A fine mese, l’ufficio della Cdh dovrà prendere una decisione
sull’atteggiamento da adottare nei confronti di Jean Ziegler, che nega il
fatto.

Rimane comunque forte la condanna dell’opinione pubblica
internazionale, Stati Uniti a parte naturalmente, sull’incessante e
criminoso operato dello Stato ebraico.

In questo senso, ultime in ordine di
tempo sono state le dichiarazioni del premio Nobel della letteratura Josè
Saramago. Durissime le sue parole: “Il popolo ebreo ormai non merita più
simpatia per le sofferenze che ha passato.
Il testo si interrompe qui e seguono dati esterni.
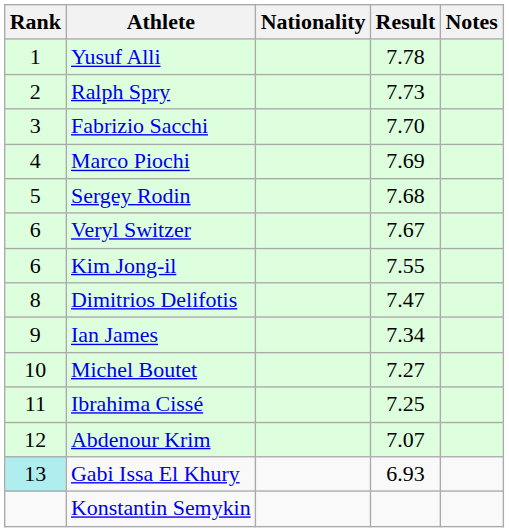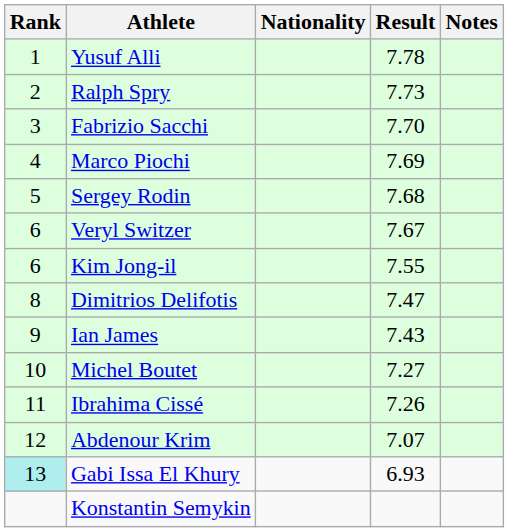Ian James | Result: 7.34 -> 7.43
Ibrahima Cissé | Result: 7.25 -> 7.26
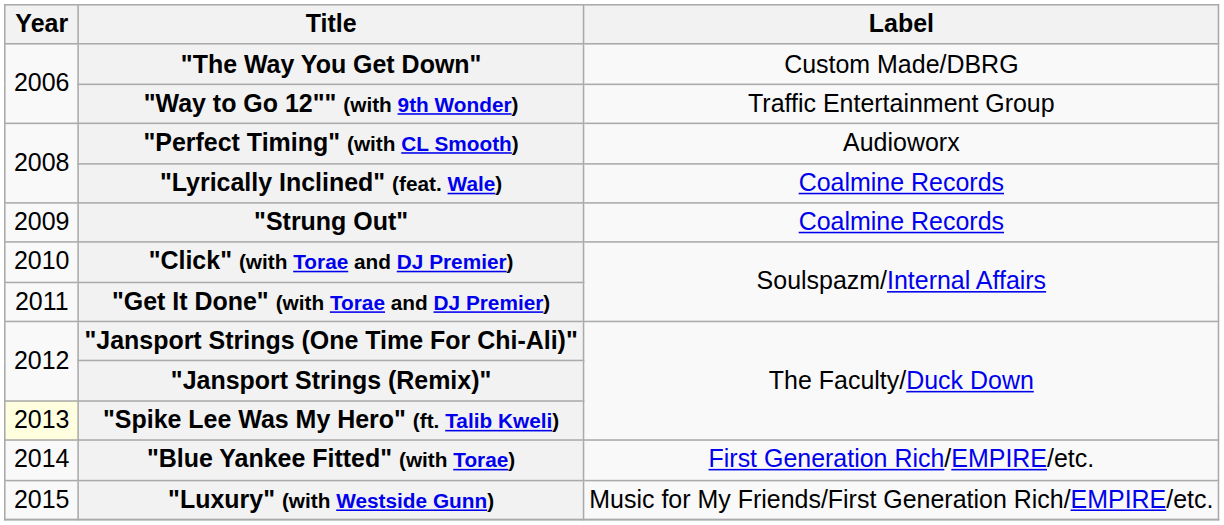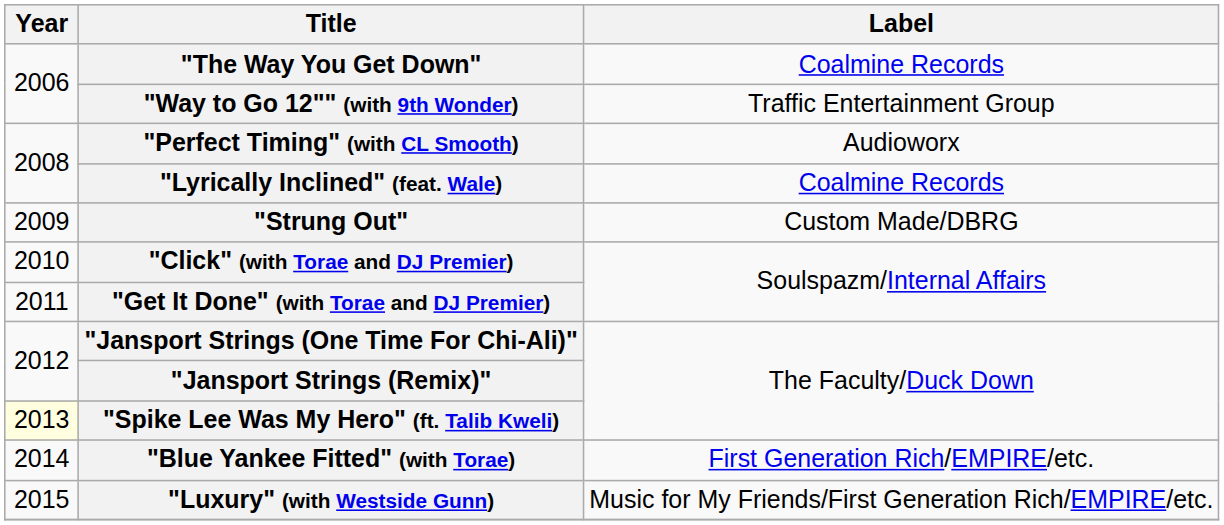"The Way You Get Down" | Label: Custom Made/DBRG -> Coalmine Records
"Strung Out" | Label: Coalmine Records -> Custom Made/DBRG
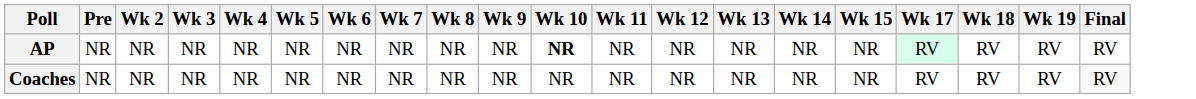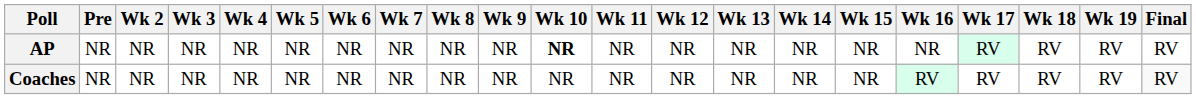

Gli ebrei stanno applicando ai
palestinesi gli stessi delitti, gli stessi abusi di cui sono stati vittime
-come si legge sull’edizione on line de “Il Mattino” – vivere alle spalle
dell’Olocausto pretendendo che si perdoni tutto ciò che fanno nel nome di
quello che soffrirono mi pare un poco abusivo”. Per lo scrittore portoghese,
la decisione del governo israeliano di costruire un muro di separazione coi
palestinesi “ci obbliga a ricordare i ghetti in cui gli stessi ebrei erano
costretti a vivere”. “Israele sta facendo perdere il capitale di simpatia,
di ammirazione e di rispetto che il popolo ebreo meritava per le sofferenze
che ha passato. Già non sono degni di questo capitale. In Medio Oriente -ha
concluso – è in corso una guerra completamente sproporzionata tra uno dei
più poderosi eserciti del mondo ed un gruppo di gente che si è deciso di
chiamare terroristi, che hanno bombe, che si suicidano, che tirano pietre”.